According to SCOTUS Blog, the Supreme Court basically agreed: The feds can’t cut all Medicaid funding for states that refuse to expand. Now, states that choose not to extend benefits will forgo the money they would have received for doing so—but they won’t lose the money they’re already getting for current Medicaid services. But while states can now avoid the extension more easily, there’s still no practical reason to go down that path. “It’s still an incredibly good deal for the states,” says Edwin Park, vice president for health policy at the Center on Budget and Policy Priorities. Already the federal government pays, on average, 57 percent of Medicaid costs. But the ACA gives states much higher levels of funding when it comes to extending benefits. As a CBPP report in March noted, the feds will pay a whopping 93 percent of the costs of expansion over the next nine years:
Specifically, the federal government will assume 100 percent of the Medicaid costs of covering newly eligible individuals for the first three years that the expansion is in effect (2014-2016). Federal support will then phase down slightly over the following several years, and by 2020 (and for all subsequent years), the federal government will pay 90 percent of the costs of covering these individuals. According to CBO, between 2014 and 2022, the federal government will pay $931 billion of the cost of the Medicaid expansion, while states will pay roughly $73 billion, or 7 percent.
That means, all in all, states will only see a 2.8 percent increase in what they would have spent on Medicaid if there was no health-care bill.
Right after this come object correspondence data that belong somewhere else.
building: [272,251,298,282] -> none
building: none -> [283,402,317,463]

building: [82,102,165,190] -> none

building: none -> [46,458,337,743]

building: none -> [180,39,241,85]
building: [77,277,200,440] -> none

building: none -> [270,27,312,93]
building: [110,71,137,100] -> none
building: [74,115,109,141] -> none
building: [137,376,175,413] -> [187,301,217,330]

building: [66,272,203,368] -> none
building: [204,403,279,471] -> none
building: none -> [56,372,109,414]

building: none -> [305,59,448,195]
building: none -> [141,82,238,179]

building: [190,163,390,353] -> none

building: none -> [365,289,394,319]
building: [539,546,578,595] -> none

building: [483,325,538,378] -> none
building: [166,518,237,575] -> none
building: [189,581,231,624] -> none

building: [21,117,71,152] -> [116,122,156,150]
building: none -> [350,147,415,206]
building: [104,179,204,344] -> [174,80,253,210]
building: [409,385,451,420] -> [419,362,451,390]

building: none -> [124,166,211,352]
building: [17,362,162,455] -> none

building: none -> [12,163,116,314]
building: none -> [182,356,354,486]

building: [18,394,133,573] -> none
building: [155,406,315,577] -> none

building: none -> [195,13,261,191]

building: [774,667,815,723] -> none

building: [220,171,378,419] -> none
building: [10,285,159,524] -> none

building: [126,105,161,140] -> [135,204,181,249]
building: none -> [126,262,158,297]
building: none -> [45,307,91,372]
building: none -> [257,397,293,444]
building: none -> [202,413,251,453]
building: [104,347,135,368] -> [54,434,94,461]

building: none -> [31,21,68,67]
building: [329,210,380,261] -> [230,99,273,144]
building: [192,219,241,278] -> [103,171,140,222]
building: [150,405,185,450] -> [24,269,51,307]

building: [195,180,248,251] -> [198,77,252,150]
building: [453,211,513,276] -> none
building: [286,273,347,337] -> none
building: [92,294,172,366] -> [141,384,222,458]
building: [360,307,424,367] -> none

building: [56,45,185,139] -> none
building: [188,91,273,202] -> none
The expansion is also in the interests of health-care providers. The ACA was meant to vastly decrease the amount of health care hospitals have to provide with little or no compensation. It was for that reason, Park says, that providers agreed to reductions in Medicaid and Medicare rates. But without the Medicaid expansion, working adults who are too poor to afford health care but not poor enough to qualify for Medicaid could still be left without coverage in some states. “Now there’s going to be a donut hole in the middle if the state doesn’t proceed,” says Park. That’s bad business for hospitals. There’s another factor that states will have to consider: the savings they will realize as populations begin to get healthier. According to the CBPP report, there will be 33 million fewer uninsured people by 2022. Uninsured people are expensive; they often rely on expensive emergency-room care, rather than getting preventative and early treatment which is ultimately cheaper and more effective. The Urban Institute reports that in 2008, $10.6 billion in state and local dollars went toward hospital care for the uninsured—20 percent of the total costs. The percentage is even higher when it comes to mental-health services. With the expansion, those costs will likely go down dramatically. States may have the option now to forgo the Medicaid expansion. But the results won’t be pretty.